- **What you will do**
Transcribe each entry. Change nothing.

(Saved entries)
※ ※ ※

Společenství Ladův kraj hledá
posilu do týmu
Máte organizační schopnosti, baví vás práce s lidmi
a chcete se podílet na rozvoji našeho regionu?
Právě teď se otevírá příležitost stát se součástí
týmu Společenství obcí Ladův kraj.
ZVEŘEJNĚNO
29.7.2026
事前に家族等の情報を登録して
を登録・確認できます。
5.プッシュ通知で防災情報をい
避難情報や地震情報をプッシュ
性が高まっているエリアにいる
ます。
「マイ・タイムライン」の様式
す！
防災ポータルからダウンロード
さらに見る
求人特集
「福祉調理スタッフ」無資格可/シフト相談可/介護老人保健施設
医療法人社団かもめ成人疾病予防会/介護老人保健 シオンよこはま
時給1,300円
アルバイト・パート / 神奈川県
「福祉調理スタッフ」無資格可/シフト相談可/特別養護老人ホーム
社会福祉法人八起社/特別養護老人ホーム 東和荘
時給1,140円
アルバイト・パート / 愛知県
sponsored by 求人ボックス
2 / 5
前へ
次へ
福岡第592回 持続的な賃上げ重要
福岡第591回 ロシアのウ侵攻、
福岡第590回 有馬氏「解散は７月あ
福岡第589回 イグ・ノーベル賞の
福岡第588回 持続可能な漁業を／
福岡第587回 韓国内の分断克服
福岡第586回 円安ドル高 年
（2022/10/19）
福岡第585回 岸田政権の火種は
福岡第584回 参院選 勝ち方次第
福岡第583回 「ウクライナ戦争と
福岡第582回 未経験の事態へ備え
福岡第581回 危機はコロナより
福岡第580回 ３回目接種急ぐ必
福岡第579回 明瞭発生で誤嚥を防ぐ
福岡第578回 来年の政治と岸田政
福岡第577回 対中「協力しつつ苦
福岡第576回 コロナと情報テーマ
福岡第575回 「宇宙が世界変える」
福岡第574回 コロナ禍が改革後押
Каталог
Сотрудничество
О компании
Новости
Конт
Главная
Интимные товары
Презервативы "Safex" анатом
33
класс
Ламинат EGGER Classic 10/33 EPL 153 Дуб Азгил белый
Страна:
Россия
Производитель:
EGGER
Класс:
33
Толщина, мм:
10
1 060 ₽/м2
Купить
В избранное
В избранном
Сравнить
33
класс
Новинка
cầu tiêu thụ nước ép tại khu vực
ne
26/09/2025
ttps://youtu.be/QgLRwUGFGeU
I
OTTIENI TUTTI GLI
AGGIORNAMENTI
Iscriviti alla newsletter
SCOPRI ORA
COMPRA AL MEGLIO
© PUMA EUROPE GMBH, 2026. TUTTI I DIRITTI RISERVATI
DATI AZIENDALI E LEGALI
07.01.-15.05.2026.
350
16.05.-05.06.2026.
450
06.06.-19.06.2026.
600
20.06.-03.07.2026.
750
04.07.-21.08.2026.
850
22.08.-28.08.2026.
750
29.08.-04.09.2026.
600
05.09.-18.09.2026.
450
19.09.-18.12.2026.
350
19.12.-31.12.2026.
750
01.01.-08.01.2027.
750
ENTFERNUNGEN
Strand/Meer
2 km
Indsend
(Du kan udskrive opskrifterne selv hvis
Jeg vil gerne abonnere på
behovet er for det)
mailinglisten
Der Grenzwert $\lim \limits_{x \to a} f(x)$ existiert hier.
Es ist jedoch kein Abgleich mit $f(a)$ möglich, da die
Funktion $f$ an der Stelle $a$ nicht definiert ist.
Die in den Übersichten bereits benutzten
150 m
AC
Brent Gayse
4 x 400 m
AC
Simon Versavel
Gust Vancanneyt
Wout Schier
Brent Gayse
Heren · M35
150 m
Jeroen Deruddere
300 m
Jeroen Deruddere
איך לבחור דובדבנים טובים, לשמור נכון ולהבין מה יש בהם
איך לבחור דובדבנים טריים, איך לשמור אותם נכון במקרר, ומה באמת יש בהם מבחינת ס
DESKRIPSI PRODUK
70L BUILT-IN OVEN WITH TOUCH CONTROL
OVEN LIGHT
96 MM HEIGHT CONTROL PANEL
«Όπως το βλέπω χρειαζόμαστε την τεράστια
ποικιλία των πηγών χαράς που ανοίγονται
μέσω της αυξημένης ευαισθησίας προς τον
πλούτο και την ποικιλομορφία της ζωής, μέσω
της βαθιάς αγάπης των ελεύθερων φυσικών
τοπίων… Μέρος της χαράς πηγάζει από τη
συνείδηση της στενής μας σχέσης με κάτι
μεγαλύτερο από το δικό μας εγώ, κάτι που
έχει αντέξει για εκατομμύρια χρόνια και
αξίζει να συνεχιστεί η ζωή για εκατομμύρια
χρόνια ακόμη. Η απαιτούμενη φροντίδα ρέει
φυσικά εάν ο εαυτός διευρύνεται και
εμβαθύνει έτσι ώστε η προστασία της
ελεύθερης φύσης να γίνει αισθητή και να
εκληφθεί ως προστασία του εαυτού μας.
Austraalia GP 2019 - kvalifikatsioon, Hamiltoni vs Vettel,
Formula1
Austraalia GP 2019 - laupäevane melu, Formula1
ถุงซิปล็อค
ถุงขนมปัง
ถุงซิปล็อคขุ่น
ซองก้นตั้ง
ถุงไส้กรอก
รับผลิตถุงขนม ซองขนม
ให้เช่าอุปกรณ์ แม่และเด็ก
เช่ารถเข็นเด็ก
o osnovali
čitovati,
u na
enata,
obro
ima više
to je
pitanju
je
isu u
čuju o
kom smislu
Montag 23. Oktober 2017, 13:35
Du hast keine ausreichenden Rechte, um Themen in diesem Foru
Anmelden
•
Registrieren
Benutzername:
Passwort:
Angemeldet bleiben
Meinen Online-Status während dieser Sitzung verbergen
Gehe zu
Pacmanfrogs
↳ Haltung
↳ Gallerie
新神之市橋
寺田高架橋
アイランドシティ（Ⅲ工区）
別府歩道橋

※ ※ ※

- **Solved problem**
Společenství Ladův kraj hledá
posilu do týmu
Máte organizační schopnosti, baví vás práce s lidmi
a chcete se podílet na rozvoji našeho regionu?
Právě teď se otevírá příležitost stát se součástí
týmu Společenství obcí Ladův kraj.
ZVEŘEJNĚNO
29.7.2026
事前に家族等の情報を登録して
を登録・確認できます。
5.プッシュ通知で防災情報をい
避難情報や地震情報をプッシュ
性が高まっているエリアにいる
ます。
「マイ・タイムライン」の様式
す！
防災ポータルからダウンロード
さらに見る
求人特集
「福祉調理スタッフ」無資格可/シフト相談可/介護老人保健施設
医療法人社団かもめ成人疾病予防会/介護老人保健 シオンよこはま
時給1,300円
アルバイト・パート / 神奈川県
「福祉調理スタッフ」無資格可/シフト相談可/特別養護老人ホーム
社会福祉法人八起社/特別養護老人ホーム 東和荘
時給1,140円
アルバイト・パート / 愛知県
sponsored by 求人ボックス
2 / 5
前へ
次へ
福岡第592回 持続的な賃上げ重要
福岡第591回 ロシアのウ侵攻、
福岡第590回 有馬氏「解散は７月あ
福岡第589回 イグ・ノーベル賞の
福岡第588回 持続可能な漁業を／
福岡第587回 韓国内の分断克服
福岡第586回 円安ドル高 年
（2022/10/19）
福岡第585回 岸田政権の火種は
福岡第584回 参院選 勝ち方次第
福岡第583回 「ウクライナ戦争と
福岡第582回 未経験の事態へ備え
福岡第581回 危機はコロナより
福岡第580回 ３回目接種急ぐ必
福岡第579回 明瞭発生で誤嚥を防ぐ
福岡第578回 来年の政治と岸田政
福岡第577回 対中「協力しつつ苦
福岡第576回 コロナと情報テーマ
福岡第575回 「宇宙が世界変える」
福岡第574回 コロナ禍が改革後押
Каталог
Сотрудничество
О компании
Новости
Конт
Главная
Интимные товары
Презервативы "Safex" анатом
33
класс
Ламинат EGGER Classic 10/33 EPL 153 Дуб Азгил белый
Страна:
Россия
Производитель:
EGGER
Класс:
33
Толщина, мм:
10
1 060 ₽/м2
Купить
В избранное
В избранном
Сравнить
33
класс
Новинка
cầu tiêu thụ nước ép tại khu vực
ne
26/09/2025
ttps://youtu.be/QgLRwUGFGeU
I
OTTIENI TUTTI GLI
AGGIORNAMENTI
Iscriviti alla newsletter
SCOPRI ORA
COMPRA AL MEGLIO
© PUMA EUROPE GMBH, 2026. TUTTI I DIRITTI RISERVATI
DATI AZIENDALI E LEGALI
07.01.-15.05.2026.
350
16.05.-05.06.2026.
450
06.06.-19.06.2026.
600
20.06.-03.07.2026.
750
04.07.-21.08.2026.
850
22.08.-28.08.2026.
750
29.08.-04.09.2026.
600
05.09.-18.09.2026.
450
19.09.-18.12.2026.
350
19.12.-31.12.2026.
750
01.01.-08.01.2027.
750
ENTFERNUNGEN
Strand/Meer
2 km
Indsend
(Du kan udskrive opskrifterne selv hvis
Jeg vil gerne abonnere på
behovet er for det)
mailinglisten
Der Grenzwert $\lim \limits_{x \to a} f(x)$ existiert hier.
Es ist jedoch kein Abgleich mit $f(a)$ möglich, da die
Funktion $f$ an der Stelle $a$ nicht definiert ist.
Die in den Übersichten bereits benutzten
150 m
AC
Brent Gayse
4 x 400 m
AC
Simon Versavel
Gust Vancanneyt
Wout Schier
Brent Gayse
Heren · M35
150 m
Jeroen Deruddere
300 m
Jeroen Deruddere
איך לבחור דובדבנים טובים, לשמור נכון ולהבין מה יש בהם
איך לבחור דובדבנים טריים, איך לשמור אותם נכון במקרר, ומה באמת יש בהם מבחינת ס
DESKRIPSI PRODUK
70L BUILT-IN OVEN WITH TOUCH CONTROL
OVEN LIGHT
96 MM HEIGHT CONTROL PANEL
«Όπως το βλέπω χρειαζόμαστε την τεράστια
ποικιλία των πηγών χαράς που ανοίγονται
μέσω της αυξημένης ευαισθησίας προς τον
πλούτο και την ποικιλομορφία της ζωής, μέσω
της βαθιάς αγάπης των ελεύθερων φυσικών
τοπίων… Μέρος της χαράς πηγάζει από τη
συνείδηση της στενής μας σχέσης με κάτι
μεγαλύτερο από το δικό μας εγώ, κάτι που
έχει αντέξει για εκατομμύρια χρόνια και
αξίζει να συνεχιστεί η ζωή για εκατομμύρια
χρόνια ακόμη. Η απαιτούμενη φροντίδα ρέει
φυσικά εάν ο εαυτός διευρύνεται και
εμβαθύνει έτσι ώστε η προστασία της
ελεύθερης φύσης να γίνει αισθητή και να
εκληφθεί ως προστασία του εαυτού μας.
Austraalia GP 2019 - kvalifikatsioon, Hamiltoni vs Vettel,
Formula1
Austraalia GP 2019 - laupäevane melu, Formula1
ถุงซิปล็อค
ถุงขนมปัง
ถุงซิปล็อคขุ่น
ซองก้นตั้ง
ถุงไส้กรอก
รับผลิตถุงขนม ซองขนม
ให้เช่าอุปกรณ์ แม่และเด็ก
เช่ารถเข็นเด็ก
o osnovali
čitovati,
u na
enata,
obro
ima više
to je
pitanju
je
isu u
čuju o
kom smislu
Montag 23. Oktober 2017, 13:35
Du hast keine ausreichenden Rechte, um Themen in diesem Foru
Anmelden
•
Registrieren
Benutzername:
Passwort:
Angemeldet bleiben
Meinen Online-Status während dieser Sitzung verbergen
Gehe zu
Pacmanfrogs
↳ Haltung
↳ Gallerie
新神之市橋
寺田高架橋
アイランドシティ（Ⅲ工区）
別府歩道橋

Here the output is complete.